*TO-DO ITEM*: Word for word, reproduce each line of the data below, omitting every image.

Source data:
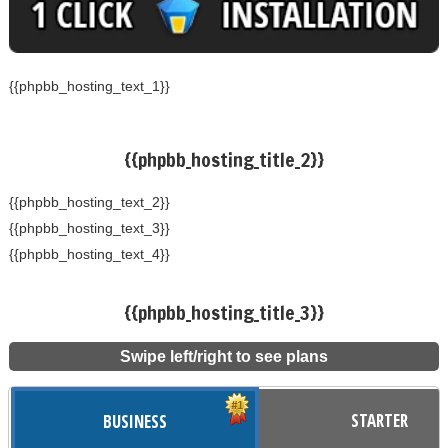
{{phpbb_hosting_text_1}}
{{phpbb_hosting_title_2}}
{{phpbb_hosting_text_2}}
{{phpbb_hosting_text_3}}
{{phpbb_hosting_text_4}}
{{phpbb_hosting_title_3}}
Swipe left/right to see plans
STARTER
BUSINESS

*SOLUTION FOR THIS TASK*:
{{phpbb_hosting_text_1}}
{{phpbb_hosting_title_2}}
{{phpbb_hosting_text_2}}
{{phpbb_hosting_text_3}}
{{phpbb_hosting_text_4}}
{{phpbb_hosting_title_3}}
Swipe left/right to see plans
STARTER
BUSINESS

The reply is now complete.